Honda worked as a photojournalist for 34 years, covering some of the biggest stories of the last 25 years based in New York City. Most recently he was a staff photographer for Agence France-Presse, the French news agency. In his work for the agency he witnessed and documented the September 11, 2001 attack on the World Trade Center and subsequent recovery efforts and memorials. In 2003 and 2004 Stan was embedded as a photojournalist in Iraq. Other major assignments have included four presidential elections, Hurricanes Katrina and Rita, Superstorm Sandy, the aftermath of the 2010 Haiti earthquake, and the 2013 Boston marathon bombing.
Separate from his career as a photojournalist, Honda has pursued night sky landscapes and astrophotography, teaching himself many of the techniques.
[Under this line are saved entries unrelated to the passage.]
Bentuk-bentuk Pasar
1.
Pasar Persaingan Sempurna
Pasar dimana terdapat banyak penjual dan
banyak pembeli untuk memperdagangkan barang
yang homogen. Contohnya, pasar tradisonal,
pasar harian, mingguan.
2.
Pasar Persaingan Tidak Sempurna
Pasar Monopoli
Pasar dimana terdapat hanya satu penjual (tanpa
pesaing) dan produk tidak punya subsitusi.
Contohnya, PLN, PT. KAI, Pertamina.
Much of this recent work was produced during the National Park Service’s Artist-in-Residence programs at Rocky Mountain National Park, Wupatki National Monument, Petrified Forest National Park and Grand Canyon National Park.
Artist’s Statement:
What does the night sky look like? When our ancestors looked up, they saw countless stars, a Venus so bright it cast a shadow, and a pale band of light arching across the cosmos that the Greeks called galaxias kyklos. Today about two-thirds of the U.S. population can’t see that “milky circle,” the Milky Way galaxy, due to artificial lights that wash out the view.
I believe that our connection to the universe lies in this diminishing resource. Throughout time we have looked to the heavens to navigate, create myths and stories, and dream about distant worlds. Preservation of this view is essential to our heritage and even our species.
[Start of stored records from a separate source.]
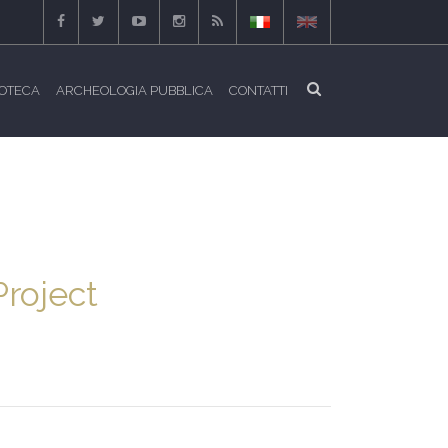
IOTECA
ARCHEOLOGIA PUBBLICA
CONTATTI
Project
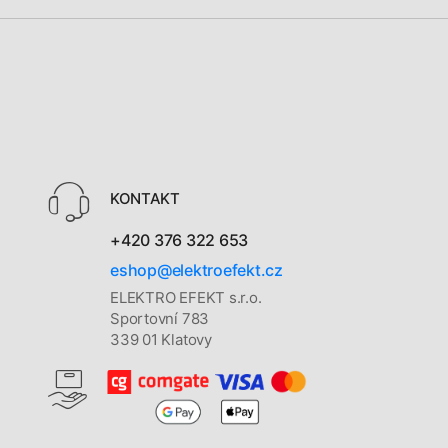
KONTAKT
+420 376 322 653
eshop@elektroefekt.cz
ELEKTRO EFEKT s.r.o.
Sportovní 783
339 01 Klatovy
As an artist, I seek to capture night sky landscapes and astronomical events using digital cameras to show wide views of the terrestrial and the celestial, of Earth moving through space, of the grandeur of the Milky Way, the sun and the moon, and the apparent movement of stars through the night sky.
Since I spend much of my time in an urban setting, the photographs also show what is visible even in the midst of one of the most densely populated regions of the globe. They reveal that to appreciate the sky, one need only look up, even in a place where light or air pollution obscure the heavens.
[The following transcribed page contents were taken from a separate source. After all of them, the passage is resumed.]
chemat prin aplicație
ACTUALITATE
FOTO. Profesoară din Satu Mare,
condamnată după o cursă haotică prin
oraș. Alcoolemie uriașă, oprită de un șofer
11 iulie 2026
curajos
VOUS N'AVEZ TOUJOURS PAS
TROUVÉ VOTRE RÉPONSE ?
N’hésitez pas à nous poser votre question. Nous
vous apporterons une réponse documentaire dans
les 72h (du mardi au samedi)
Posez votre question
My goal is to show what the night sky really looks like, and that witnessing the magnificent array of stars across a truly dark sky can inspire both awe and meditation. When I take these images, I’m usually alone, and it’s dark and very quiet. The long exposures give me the chance to take in surrounding vistas. Looking up I see a picture of the past; distances to stars and galaxies are so far that their light takes decades, millennia and even millions of years to reach us. Through the work I gain an appreciation of the natural world around us. I hope that people who see the photographs will too.